» **Instructions to follow**
In the listing below, find the line with "click(358, 183)" and copy every line from there up to and including the line with "click(580, 275)", exactly and without pictures.

Information shown Start Marker

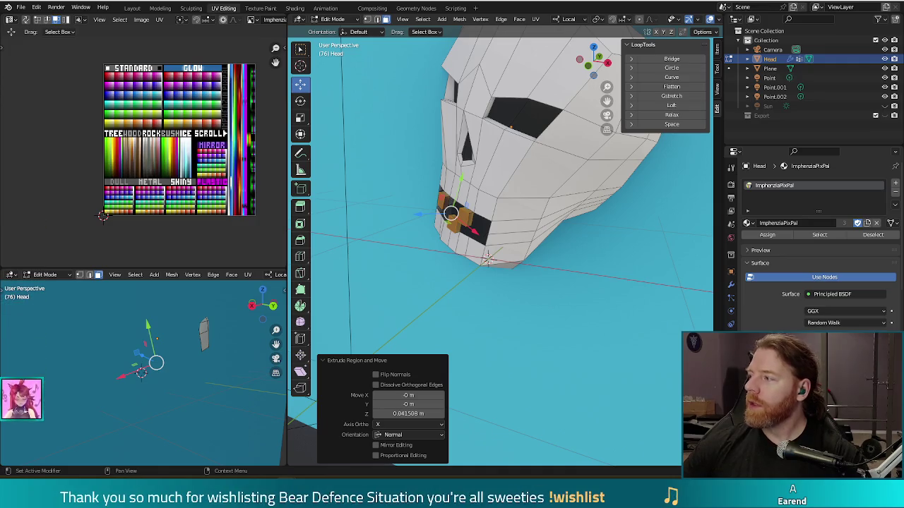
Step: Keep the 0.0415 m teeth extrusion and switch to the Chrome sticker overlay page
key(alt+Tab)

Information shown End Marker
Information shown Start Marker

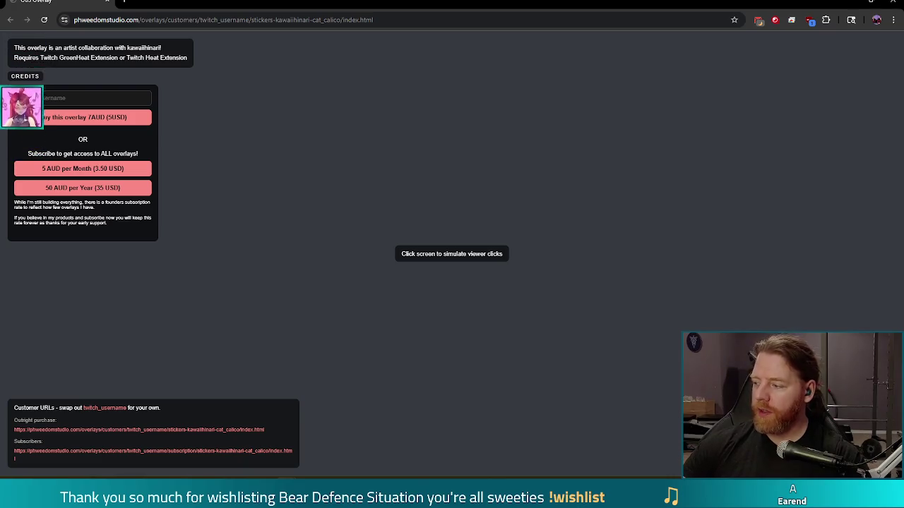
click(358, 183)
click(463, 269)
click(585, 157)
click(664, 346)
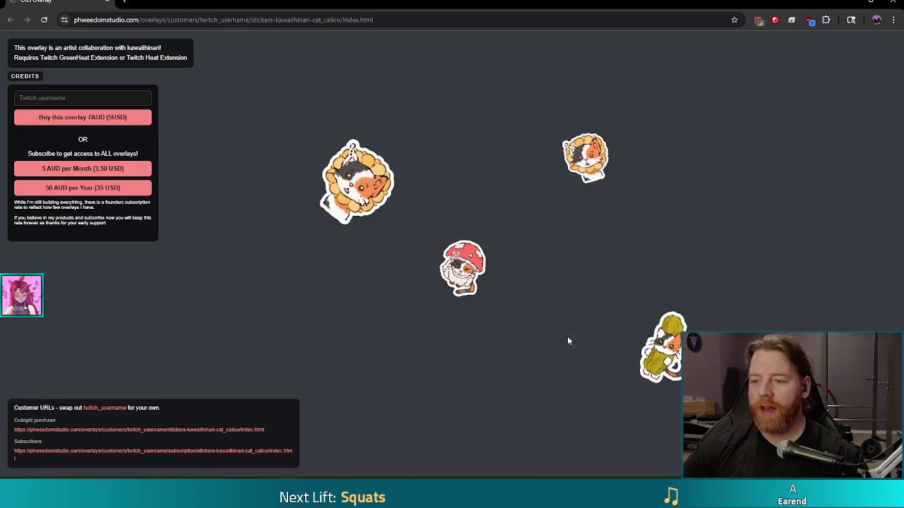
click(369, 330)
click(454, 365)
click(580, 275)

Information shown End Marker
Information shown Start Marker

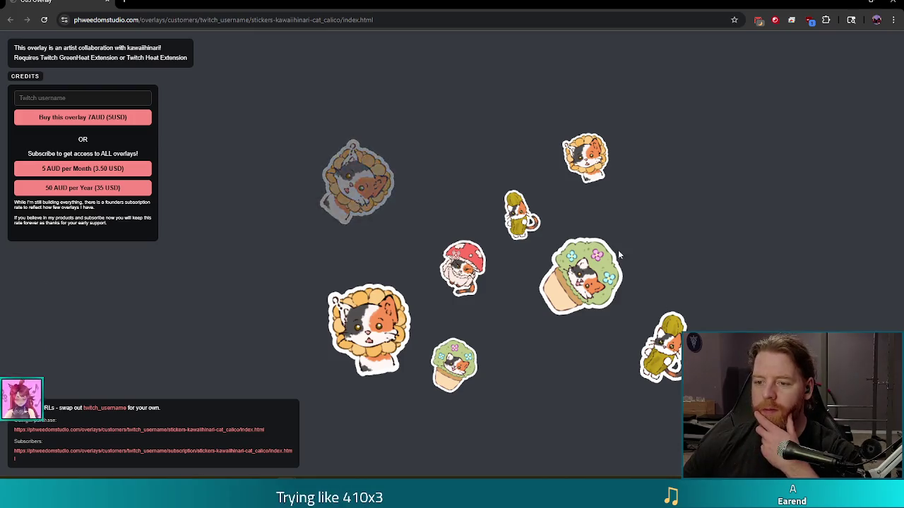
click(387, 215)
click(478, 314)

Information shown End Marker

» **Written answer**
click(358, 183)
click(463, 269)
click(585, 157)
click(664, 346)
click(369, 330)
click(454, 365)
click(580, 275)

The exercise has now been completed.